◆ **Task instructions**:
A: Return the part of the post on keeping old friendships between "How to stay" and "brought to mind?", inclusive, copied word for word.
B: Continue the post on keeping old friendships, starting after its last sentence.

◆ **Excerpt to read**:
= = =

How to stay intentional in an unintentional world
In the last five years, I have lived in a small college town, a beach metropolis, and in two of the largest cities in Texas (also known as God’s country). All of these life transitions and moves have brought a lot of goodbye’s, packing many a cardboard box, rearranging furniture and the never ending challenge of maintaining friendships from a distance…. 1,368 miles to be exact.
In the midst of leaving the old and bringing in the new, I’ve come to one conclusion: if you’ve found the rare friend you don’t want to lose, then you should prioritize staying in touch with them beyond the occasional text or Facebook message.
We’ve all sung the famous song, Auld Lang Suyne on New Years Eve, but have you stopped to ponder the question:
Should old acquaintances be forgot, and never brought to mind?
Surely NOT! Not the “acquaintance” who became a friend or even a dear sister in Christ…who dried my tears from a break-up, who reminded me of the truth of God’s word, who prayed over my fears, or the one who answered a phone call in the middle of the night to settle my anxious heart.
So the questions remain:
- How do we live intentionally?
- How do we value our old friends while trying to balance life, a new job, and new friends all while navigating through a new city?
- How do we prioritize our friendships and value them while investing in new potential friends in a new season of life?

= = =

◆ **Available data**:
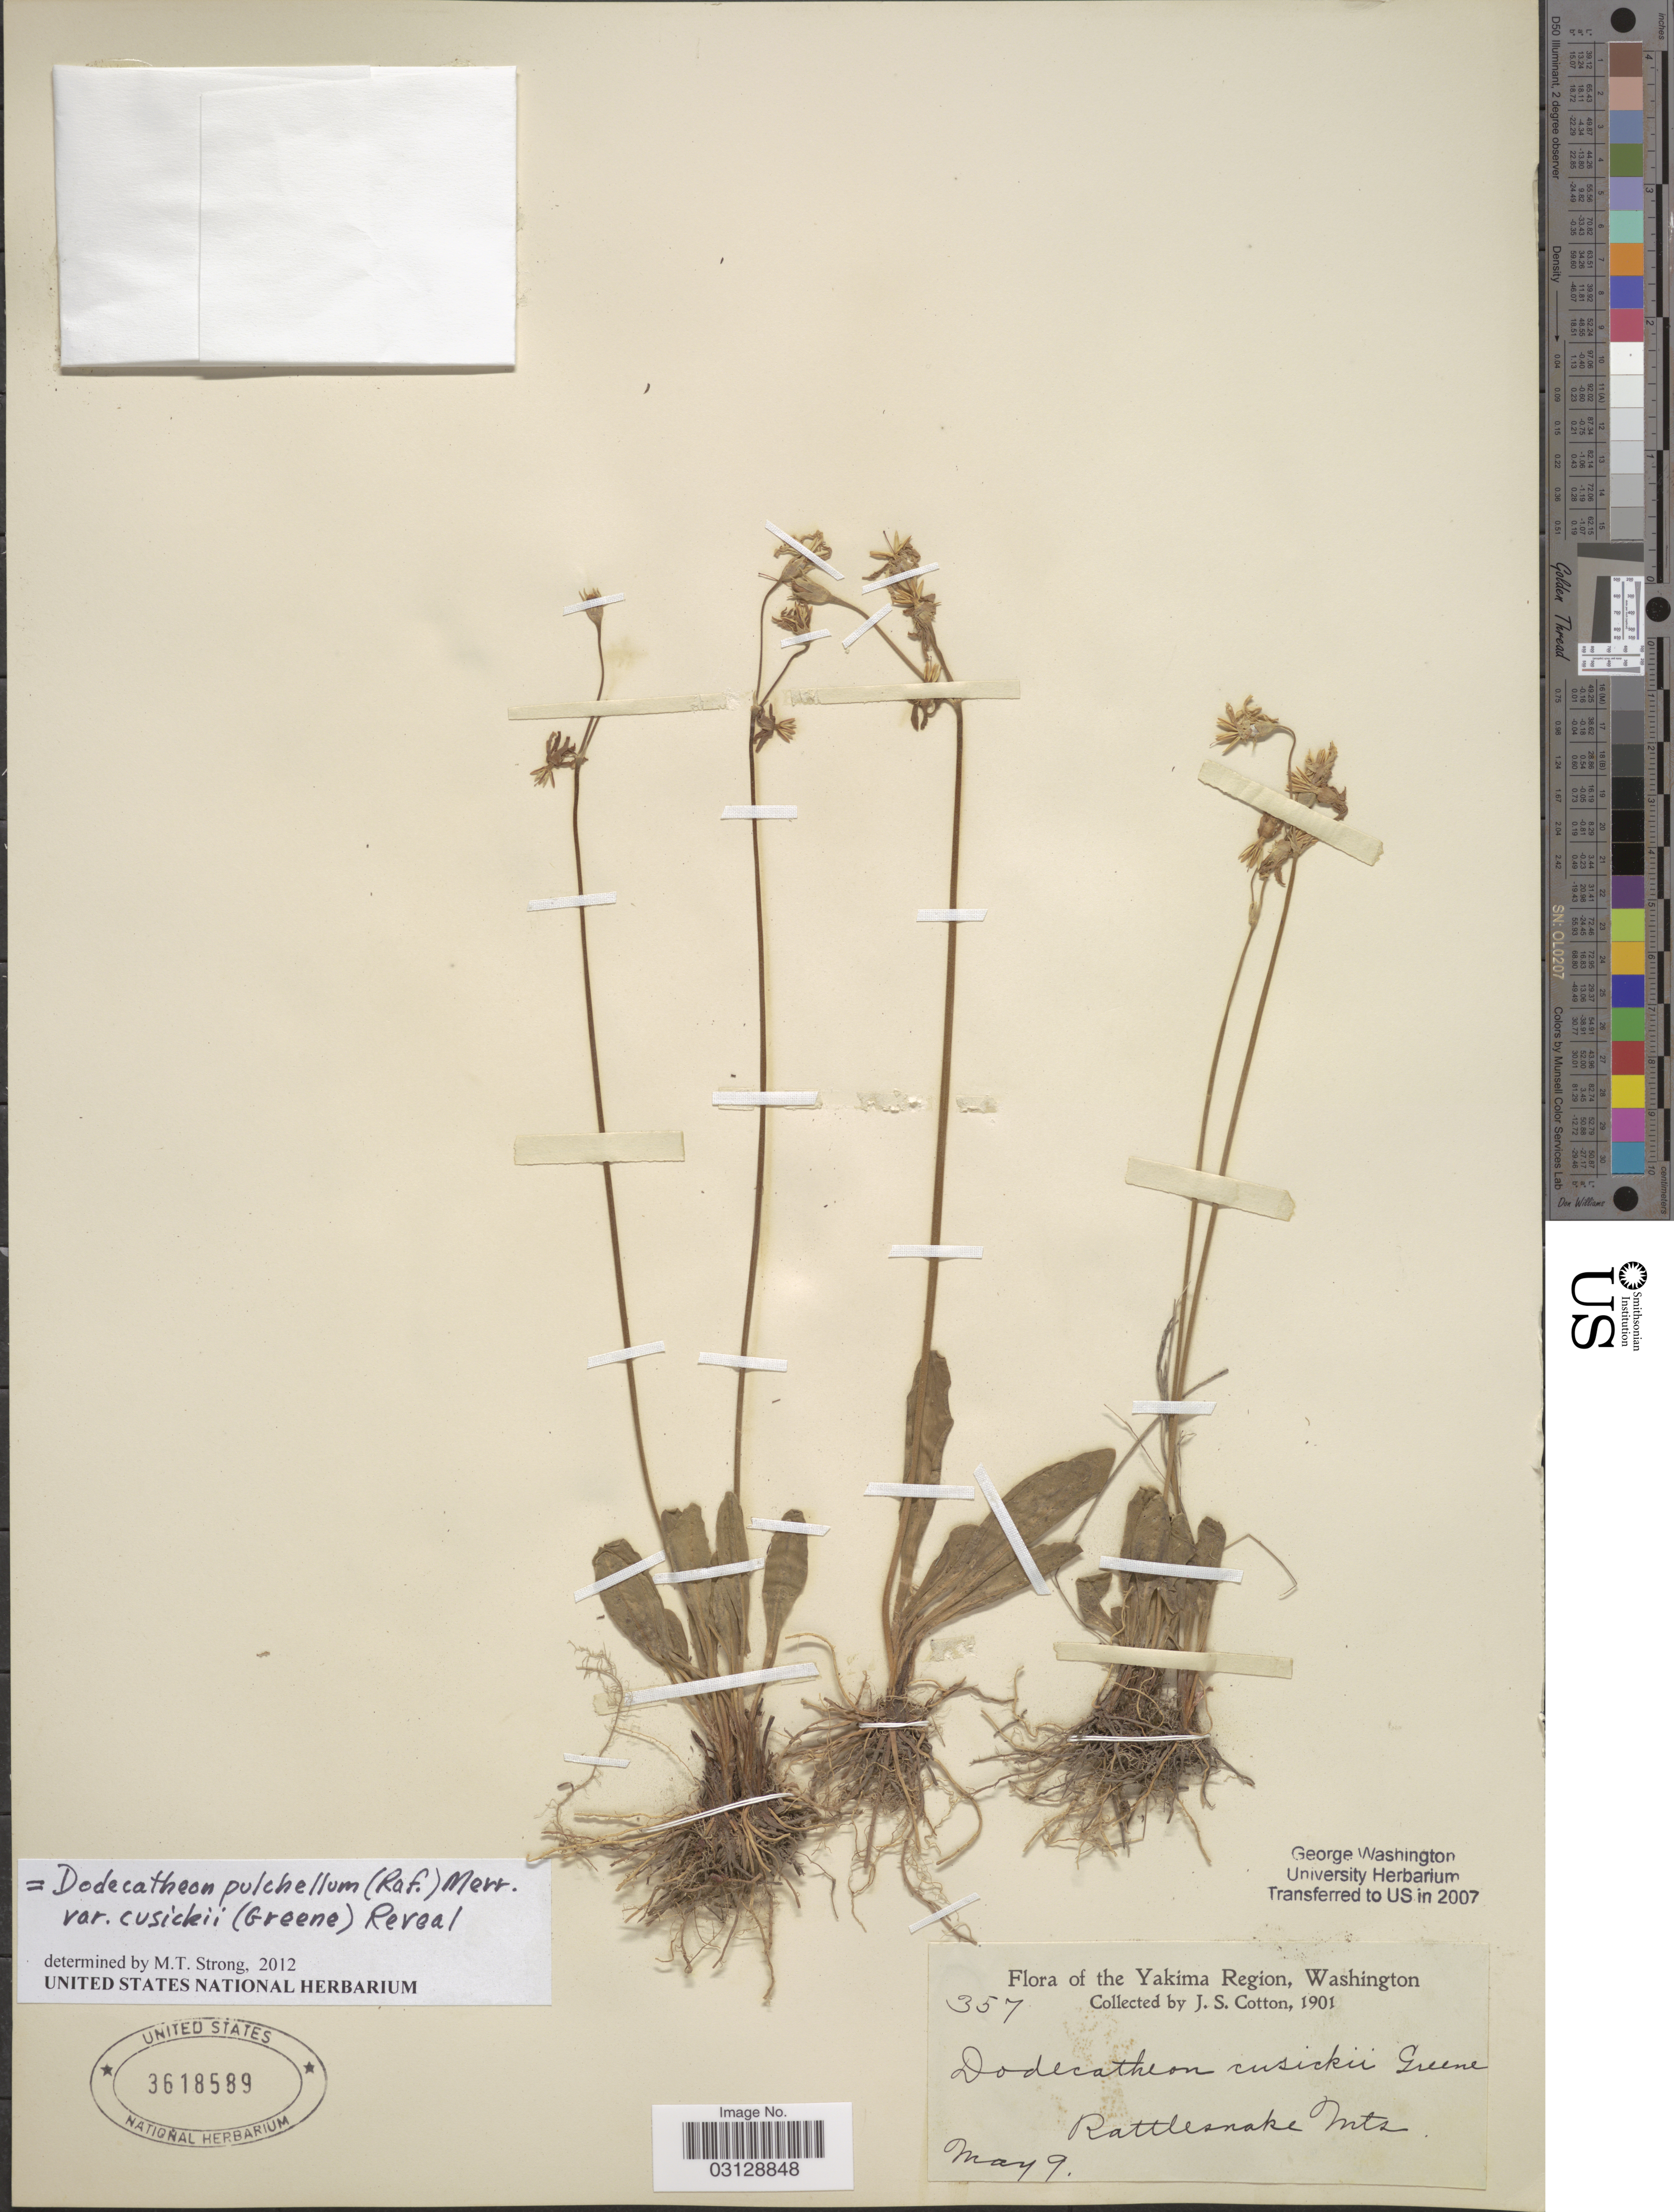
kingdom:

= = =

◆ **Expected responses**:
A:
How to stay intentional in an unintentional world
In the last five years, I have lived in a small college town, a beach metropolis, and in two of the largest cities in Texas (also known as God’s country). All of these life transitions and moves have brought a lot of goodbye’s, packing many a cardboard box, rearranging furniture and the never ending challenge of maintaining friendships from a distance…. 1,368 miles to be exact.
In the midst of leaving the old and bringing in the new, I’ve come to one conclusion: if you’ve found the rare friend you don’t want to lose, then you should prioritize staying in touch with them beyond the occasional text or Facebook message.
We’ve all sung the famous song, Auld Lang Suyne on New Years Eve, but have you stopped to ponder the question:
Should old acquaintances be forgot, and never brought to mind?

B:
Lots of questions, right? …All of which I believe can be answered with a few suggestions. All it takes is commitment and planning.
As easy as we make appointment reminders on our iCal for maintaining our 12 week hair coloring (or what I would like to call my “blonde bondage maintenance”), setting our DVR to record the new season of 24, or sending a group evite for a friend’s birthday dinner… why can’t we translate these easy (1 minute) tasks over to our “friendship calendars?”
- schedule a Skype or Face-time date with a college friend
- send a text in the moment we think of them or a fun memory
- email a Starbucks e-card to celebrate a friend’s anniversary or birthday
- make a phone call as we wait in rush hour traffic
At the end of the day, so many things compete for our attention. While we could chose one if not three of the suggestions above, there will always be other things competing for our time: a house to clean, laundry to put away, an essay to write, a photo to post on Instagram, or an inbox of emails to respond to. As a close friend says, “sometimes we have to choose ‘the better’ of the two.”
So let us discern for ourselves what is right; let us learn together what is good.
Four practical steps to stay intentional with a friend in an unintentional world:
(Keep in mind that you can do this for a friend living next door or in a different state.)
1. Intentionality = Relate-ability
“Friendship is born at that moment when one man says to another: “What! You too? I thought that no one but myself . . .”” – C.S. Lewis
What a sweet gift to remind a friend we all have hurts, tender places, and wounds. We’ve all had our heart broken, battled insecurities, and walked through seasons of wilderness.
By sending a quick note of encouragement or by calling to say “me too” we give permission for that friend to be vulnerable, giving her heart the reassurance that she isn’t facing this situation alone, and there is someone who identifies with her pain.
Not sure about you, but when a friend steps in with a word of grace or comforting smile, you suddenly feel that you are not alone.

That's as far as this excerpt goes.